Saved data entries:
== Segment start ==

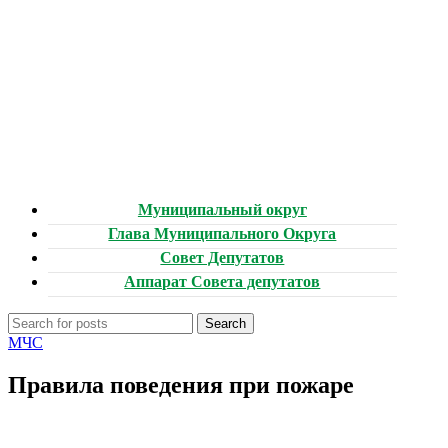
Муниципальный округ
Глава Муниципального Округа
Совет Депутатов
Аппарат Совета депутатов
Search
МЧС
Правила поведения при пожаре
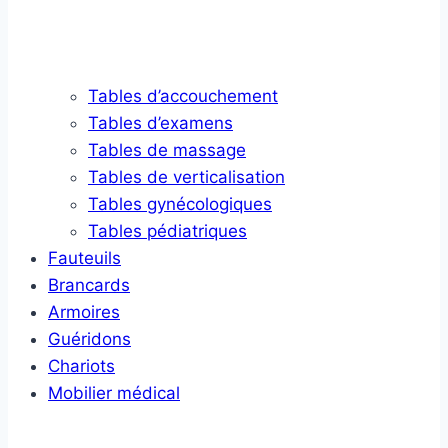
Tables d’accouchement
Tables d’examens
Tables de massage
Tables de verticalisation
Tables gynécologiques
Tables pédiatriques
Fauteuils
Brancards
Armoires
Guéridons
Chariots
Mobilier médical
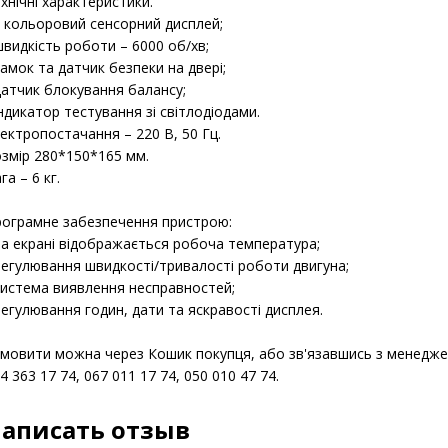
центрифуга (для визначення глютен-індексу);
прилад для визначення вмісту сухої клейковини.
аліз проводиться механічним способом відповідно до таких станд
7/1, ISO 7495.
хнічні характеристики.
є кольоровий сенсорний дисплей;
швидкість роботи – 6000 об/хв;
замок та датчик безпеки на двері;
датчик блокування балансу;
індикатор тестування зі світлодіодами.
ектропостачання – 220 В, 50 Гц.
змір 280*150*165 мм.
га – 6 кг.
ограмне забезпечення пристрою:
на екрані відображається робоча температура;
регулювання швидкості/тривалості роботи двигуна;
система виявлення несправностей;
регулювання годин, дати та яскравості дисплея.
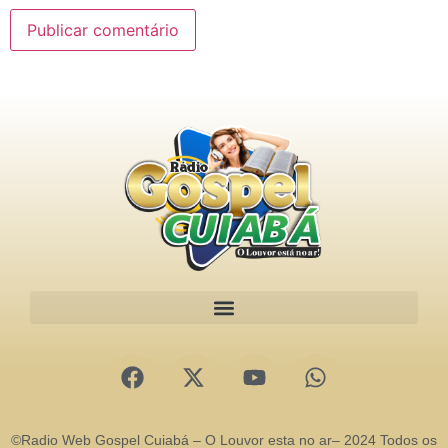
©Radio Web Gospel Cuiabá – O Louvor esta no ar– 2024 Todos os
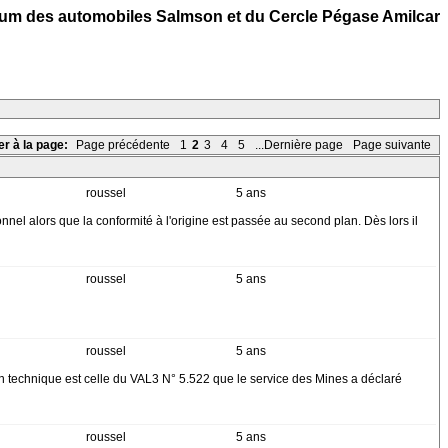
um des automobiles Salmson et du Cercle Pégase Amilcar
er à la page:
Page précédente
1
2
3
4
5
...Dernière page
Page suivante
roussel
5 ans
nel alors que la conformité à l'origine est passée au second plan. Dès lors il
roussel
5 ans
roussel
5 ans
on technique est celle du VAL3 N° 5.522 que le service des Mines a déclaré
roussel
5 ans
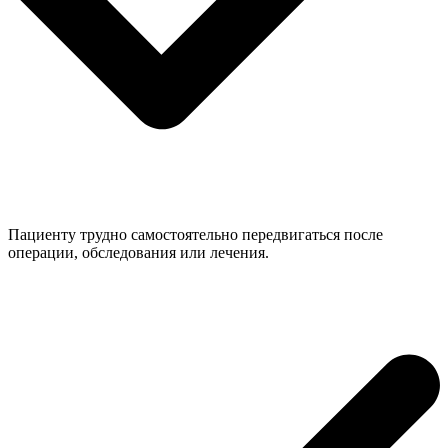
Пациенту трудно самостоятельно передвигаться после
операции, обследования или лечения.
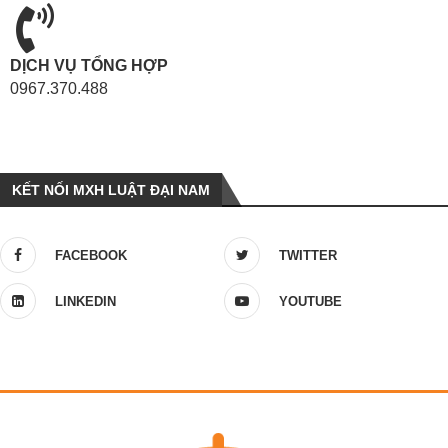
DỊCH VỤ TỔNG HỢP
0967.370.488
KẾT NỐI MXH LUẬT ĐẠI NAM
FACEBOOK
TWITTER
LINKEDIN
YOUTUBE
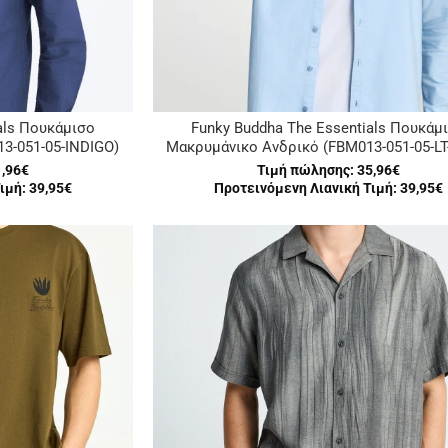
als Πουκάμισο
Funky Buddha The Essentials Πουκάμ
3-051-05-INDIGO)
Μακρυμάνικο Ανδρικό (FBM013-051-05-LT
1,96€
Τιμή πώλησης:
35,96€
ιμή: 39,95€
Προτεινόμενη Λιανική Τιμή: 39,95€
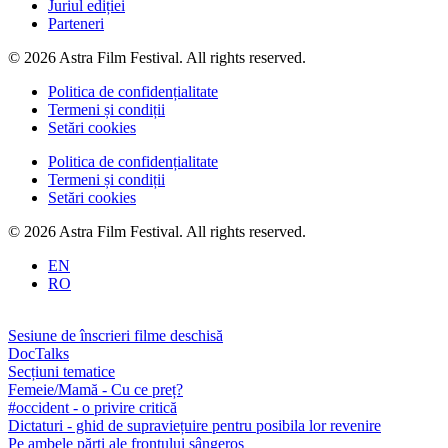
Juriul ediției
Parteneri
© 2026 Astra Film Festival. All rights reserved.
Politica de confidențialitate
Termeni și condiții
Setări cookies
Politica de confidențialitate
Termeni și condiții
Setări cookies
© 2026 Astra Film Festival. All rights reserved.
EN
RO
Sesiune de înscrieri filme deschisă
DocTalks
Secțiuni tematice
Femeie/Mamă - Cu ce preț?
#occident - o privire critică
Dictaturi - ghid de supraviețuire pentru posibila lor revenire
Pe ambele părți ale frontului sângeros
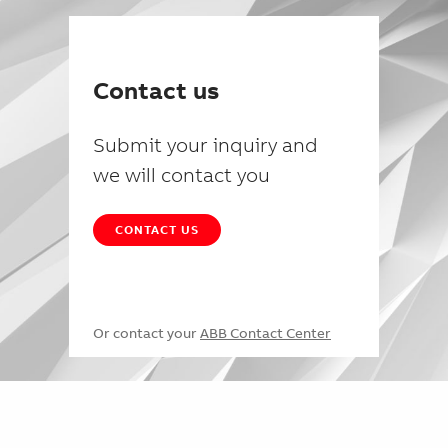
Contact us
Submit your inquiry and
we will contact you
CONTACT US
Or contact your
ABB Contact Center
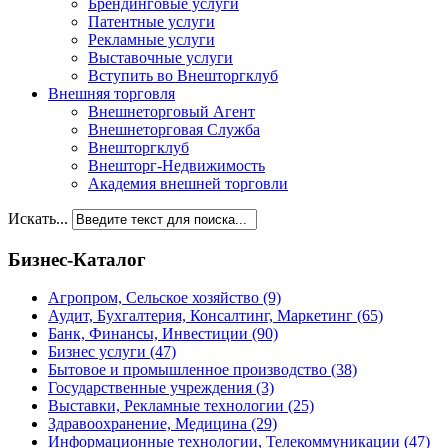
Брендинговые услуги
Патентные услуги
Рекламные услуги
Выставочные услуги
Вступить во Внешторгклуб
Внешняя торговля
Внешнеторговый Агент
Внешнеторговая Служба
Внешторгклуб
Внешторг-Недвижимость
Академия внешней торговли
Искать...
Бизнес-Каталог
Агропром, Сельское хозяйство
(9)
Аудит, Бухгалтерия, Консалтинг, Маркетинг
(65)
Банк, Финансы, Инвестиции
(90)
Бизнес услуги
(47)
Бытовое и промышленное производство
(38)
Государственные учреждения
(3)
Выставки, Рекламные технологии
(25)
Здравоохранение, Медицина
(29)
Информационные технологии, Телекоммуникации
(47)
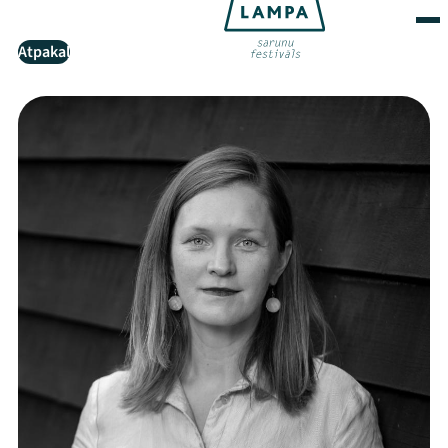
Atpakaļ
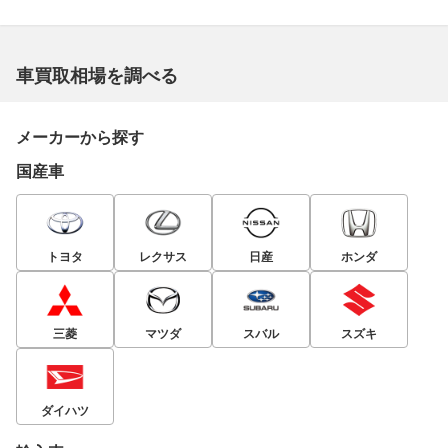
車買取相場を調べる
メーカーから探す
国産車
トヨタ
レクサス
日産
ホンダ
三菱
マツダ
スバル
スズキ
ダイハツ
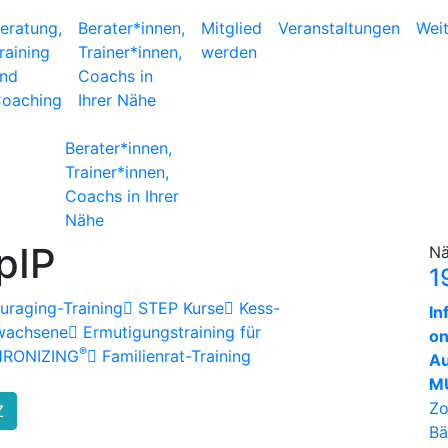
eratung,
Berater*innen,
Mitglied
Veranstaltungen
Wei
raining
Trainer*innen,
werden
nd
Coachs in
oaching
Ihrer Nähe
Berater*innen,
Trainer*innen,
Coachs in Ihrer
Nähe
pIP
Nä
1
raging-Training
STEP Kurse
Kess-
In
rwachsene
Ermutigungstraining für
on
®
HRONIZING
Familienrat-Training
Au
MU
Zo
Z
Bä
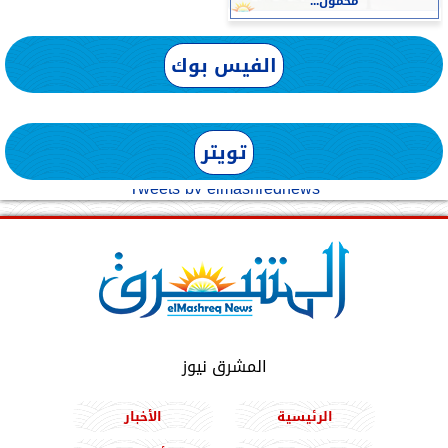
محمول...
الفيس بوك
تويتر
Tweets by elmashreqnews
المشرق نيوز
الرئيسية
الأخبار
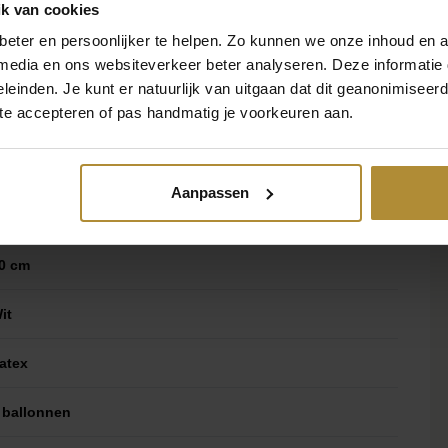
k van cookies
eter en persoonlijker te helpen. Zo kunnen we onze inhoud en a
 media en ons websiteverkeer beter analyseren. Deze informati
leinden. Je kunt er natuurlijk van uitgaan dat dit geanonimiseerd 
 te accepteren of pas handmatig je voorkeuren aan.
,05 kg
3 × 11,5 cm
Aanpassen
0 cm
it
atex
 ballonnen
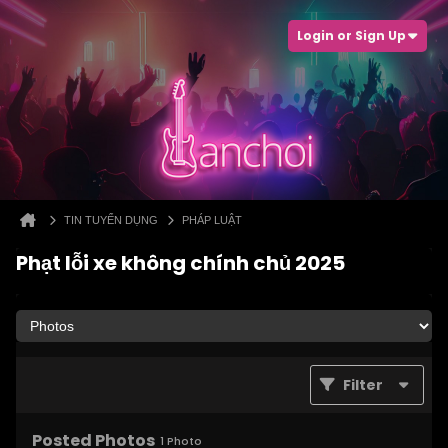
Login or Sign Up
TIN TUYỂN DỤNG
PHÁP LUẬT
Phạt lỗi xe không chính chủ 2025
Filter
Posted Photos
1
Photo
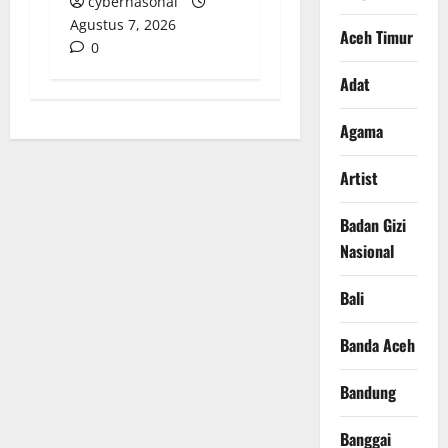
cybernasonal
Agustus 7, 2026
Aceh Timur
0
Adat
Agama
Artist
Badan Gizi
Nasional
Bali
Banda Aceh
Bandung
Banggai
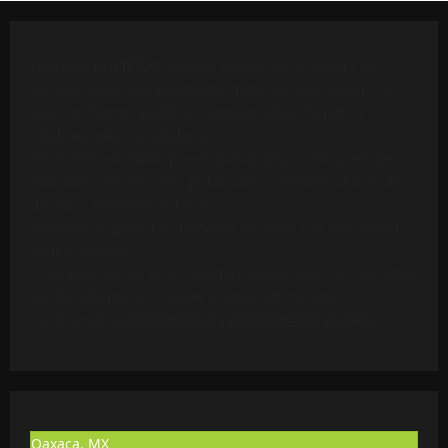
OAXACA POLÍTICO
. Oaxaca Político es un medio de
comunicación independiente dedicado a informar con
base en fuentes públicas, comunicados oficiales y
colaboraciones ciudadanas.
Parte del contenido puede incluir citas o extractos de
materiales de terceros, publicados conforme al derecho
de cita y al interés público.
El Medio respeta los derechos de autor y la integridad
de las fuentes.
Cualquier titular que considere vulnerados sus derechos
puede solicitar la revisión o retiro del material
escribiendo a
redaccionoaxaapolitico@gmail.com
.
Oaxaca, MX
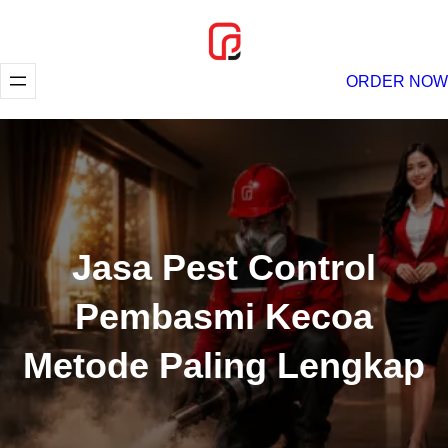
Lewati
ke
konten
ORDER NOW
Jasa Pest Control
Pembasmi Kecoa
Metode Paling Lengkap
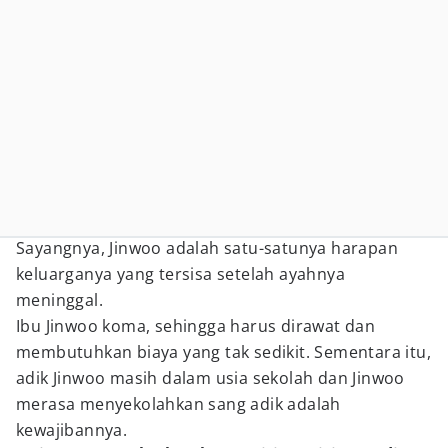
Sayangnya, Jinwoo adalah satu-satunya harapan
keluarganya yang tersisa setelah ayahnya
meninggal.
Ibu Jinwoo koma, sehingga harus dirawat dan
membutuhkan biaya yang tak sedikit. Sementara itu,
adik Jinwoo masih dalam usia sekolah dan Jinwoo
merasa menyekolahkan sang adik adalah
kewajibannya.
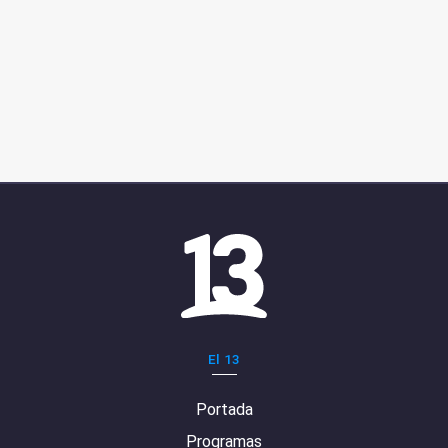
El 13
Portada
Programas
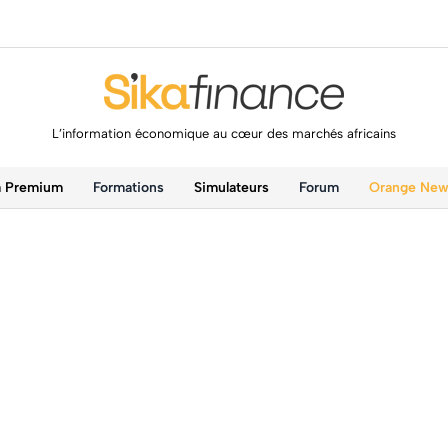
L’information économique au cœur des marchés africains
a Premium
Formations
Simulateurs
Forum
Orange Ne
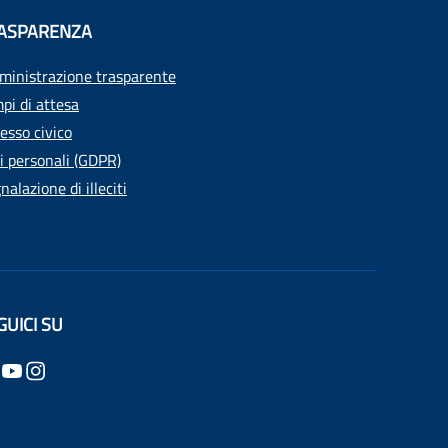
ASPARENZA
inistrazione trasparente
pi di attesa
esso civico
i personali (GDPR)
nalazione di illeciti
GUICI SU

== Segment end ==

_Task to carry out_
Turn the records into a numbered list, starting with the line that contains "центрифуга (для визначення глютен-індексу);" and continuing through the line that contains "2024 Todos os", including both of those lines. Leave out blank lines and pictures.

_Your response_
1. центрифуга (для визначення глютен-індексу);
2. прилад для визначення вмісту сухої клейковини.
3. аліз проводиться механічним способом відповідно до таких станд
4. 7/1, ISO 7495.
5. хнічні характеристики.
6. є кольоровий сенсорний дисплей;
7. швидкість роботи – 6000 об/хв;
8. замок та датчик безпеки на двері;
9. датчик блокування балансу;
10. індикатор тестування зі світлодіодами.
11. ектропостачання – 220 В, 50 Гц.
12. змір 280*150*165 мм.
13. га – 6 кг.
14. ограмне забезпечення пристрою:
15. на екрані відображається робоча температура;
16. регулювання швидкості/тривалості роботи двигуна;
17. система виявлення несправностей;
18. регулювання годин, дати та яскравості дисплея.
19. ©Radio Web Gospel Cuiabá – O Louvor esta no ar– 2024 Todos os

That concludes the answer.